What you need to do: The data that follows is to be copied exactly, with each image removed.

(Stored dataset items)
= Beginning of Section =
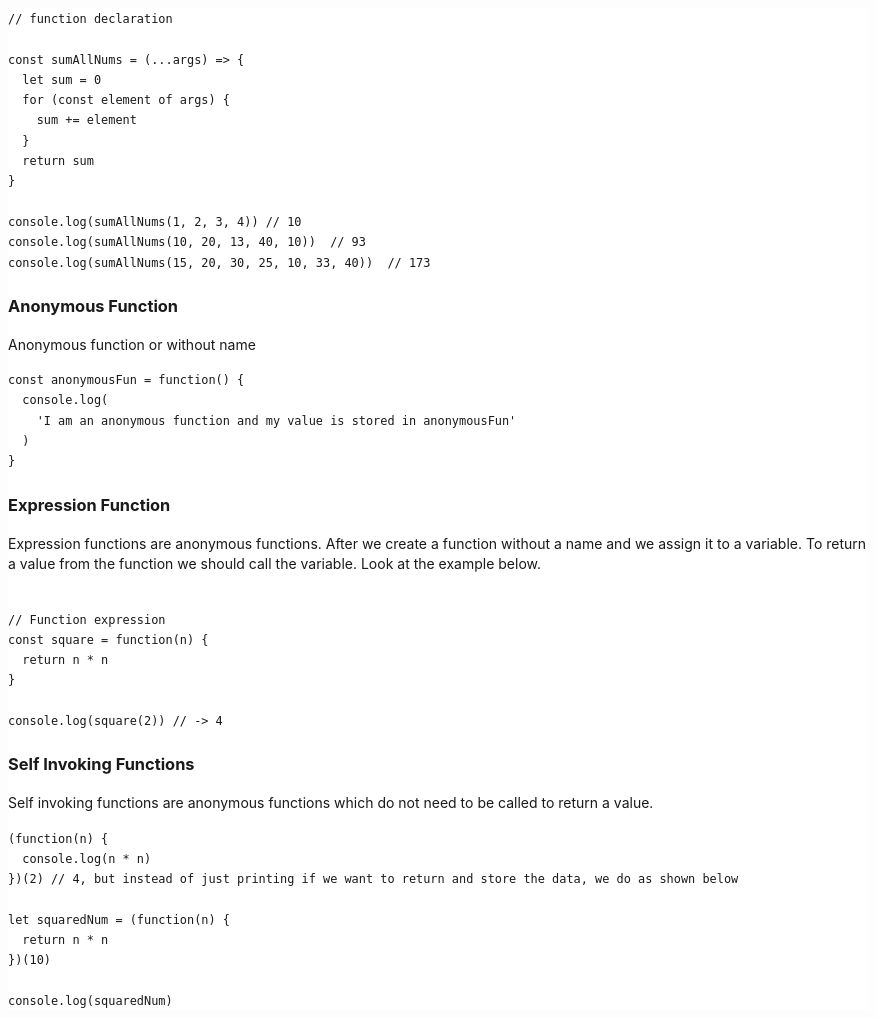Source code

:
 ```
// function declaration

const sumAllNums = (...args) => {
  let sum = 0
  for (const element of args) {
    sum += element
  }
  return sum
}

console.log(sumAllNums(1, 2, 3, 4)) // 10
console.log(sumAllNums(10, 20, 13, 40, 10))  // 93
console.log(sumAllNums(15, 20, 30, 25, 10, 33, 40))  // 173

```

### Anonymous Function

Anonymous function or without name

```
const anonymousFun = function() {
  console.log(
    'I am an anonymous function and my value is stored in anonymousFun'
  )
}

```

### Expression Function

Expression functions are anonymous functions. After we create a function without a name and we assign it to a variable. To return a value from the function we should call the variable. Look at the example below.

```

// Function expression
const square = function(n) {
  return n * n
}

console.log(square(2)) // -> 4

```

### Self Invoking Functions

Self invoking functions are anonymous functions which do not need to be called to return a value.

```
(function(n) {
  console.log(n * n)
})(2) // 4, but instead of just printing if we want to return and store the data, we do as shown below

let squaredNum = (function(n) {
  return n * n
})(10)

console.log(squaredNum)

```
= End of Section =
Solution for this problem:
Source code

:
 ```
// function declaration

const sumAllNums = (...args) => {
  let sum = 0
  for (const element of args) {
    sum += element
  }
  return sum
}

console.log(sumAllNums(1, 2, 3, 4)) // 10
console.log(sumAllNums(10, 20, 13, 40, 10))  // 93
console.log(sumAllNums(15, 20, 30, 25, 10, 33, 40))  // 173

```

### Anonymous Function

Anonymous function or without name

```
const anonymousFun = function() {
  console.log(
    'I am an anonymous function and my value is stored in anonymousFun'
  )
}

```

### Expression Function

Expression functions are anonymous functions. After we create a function without a name and we assign it to a variable. To return a value from the function we should call the variable. Look at the example below.

```

// Function expression
const square = function(n) {
  return n * n
}

console.log(square(2)) // -> 4

```

### Self Invoking Functions

Self invoking functions are anonymous functions which do not need to be called to return a value.

```
(function(n) {
  console.log(n * n)
})(2) // 4, but instead of just printing if we want to return and store the data, we do as shown below

let squaredNum = (function(n) {
  return n * n
})(10)

console.log(squaredNum)

```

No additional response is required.